9. A control device for an inverter, characterized in that, The control device includes an adaptive body, the adaptive body comprising: The acquisition submodule is used to acquire power information from the power grid side, including current data and voltage data from the power grid side. The operating condition sensing submodule is used to identify the current operating condition type based on the power information; the current operating condition type is used to characterize the current operating environment state of the inverter. The indicator monitoring submodule is used to acquire the operating data of the inverter during the anti-reverse current control process, and determine the key performance indicator dataset of the inverter based on the operating data; the key performance indicator dataset includes quantitative indicators used to evaluate the current anti-reverse current control effect of the inverter and the deviation from the target value. The parameter optimization submodule is used to determine the control parameter set of the inverter based on the current operating condition type and the key performance index dataset.

10. The control device according to claim 9, characterized in that, The control device further includes an anti-reverse current control loop, which is configured to generate power commands for each controllable port based on grid-side power feedback to adjust the output of the inverter; the adaptive body provides the updated set of control parameters to the anti-reverse current control loop.

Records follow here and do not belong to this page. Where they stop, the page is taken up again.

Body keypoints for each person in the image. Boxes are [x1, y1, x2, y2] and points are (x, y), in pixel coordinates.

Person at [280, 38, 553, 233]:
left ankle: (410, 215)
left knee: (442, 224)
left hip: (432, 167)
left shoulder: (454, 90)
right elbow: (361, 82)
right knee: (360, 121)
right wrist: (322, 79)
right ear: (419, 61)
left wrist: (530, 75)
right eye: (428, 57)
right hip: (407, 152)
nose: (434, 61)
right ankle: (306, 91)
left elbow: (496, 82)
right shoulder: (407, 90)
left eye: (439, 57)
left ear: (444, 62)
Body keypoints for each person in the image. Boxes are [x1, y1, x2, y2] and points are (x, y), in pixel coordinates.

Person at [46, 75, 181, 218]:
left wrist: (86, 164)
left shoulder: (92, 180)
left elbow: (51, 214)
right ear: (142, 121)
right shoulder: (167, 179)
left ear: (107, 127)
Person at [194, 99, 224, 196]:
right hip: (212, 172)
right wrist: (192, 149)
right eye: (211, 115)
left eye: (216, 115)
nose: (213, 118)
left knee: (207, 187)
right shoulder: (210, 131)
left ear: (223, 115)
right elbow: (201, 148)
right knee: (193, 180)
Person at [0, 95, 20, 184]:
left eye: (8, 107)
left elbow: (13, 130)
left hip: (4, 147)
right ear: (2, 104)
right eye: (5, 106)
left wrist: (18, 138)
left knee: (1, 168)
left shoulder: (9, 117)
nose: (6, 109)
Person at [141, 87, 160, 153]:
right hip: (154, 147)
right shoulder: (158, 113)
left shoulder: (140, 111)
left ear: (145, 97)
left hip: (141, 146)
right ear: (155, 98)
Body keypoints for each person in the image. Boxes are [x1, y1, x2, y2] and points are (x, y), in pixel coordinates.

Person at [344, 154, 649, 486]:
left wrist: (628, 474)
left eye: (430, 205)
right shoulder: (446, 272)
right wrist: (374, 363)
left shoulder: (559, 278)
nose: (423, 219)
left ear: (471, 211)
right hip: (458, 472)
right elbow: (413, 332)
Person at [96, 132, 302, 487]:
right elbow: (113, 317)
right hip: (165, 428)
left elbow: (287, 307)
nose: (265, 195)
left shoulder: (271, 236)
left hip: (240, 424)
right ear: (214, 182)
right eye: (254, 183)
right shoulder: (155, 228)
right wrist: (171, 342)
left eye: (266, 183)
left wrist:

11. A non-transient computer-readable storage medium having a computer program stored thereon, characterized in that, When the program is executed by the processor, it implements the control method as described in any one of claims 1-8.

12. An inverter, characterized in that, It includes a power conversion unit and a control unit, the control unit including the control device as described in claim 9 or 10, the control device being used to adjust the output of the power conversion unit, and the control device being used to adjust the output of the power conversion unit based on a determined set of control parameters.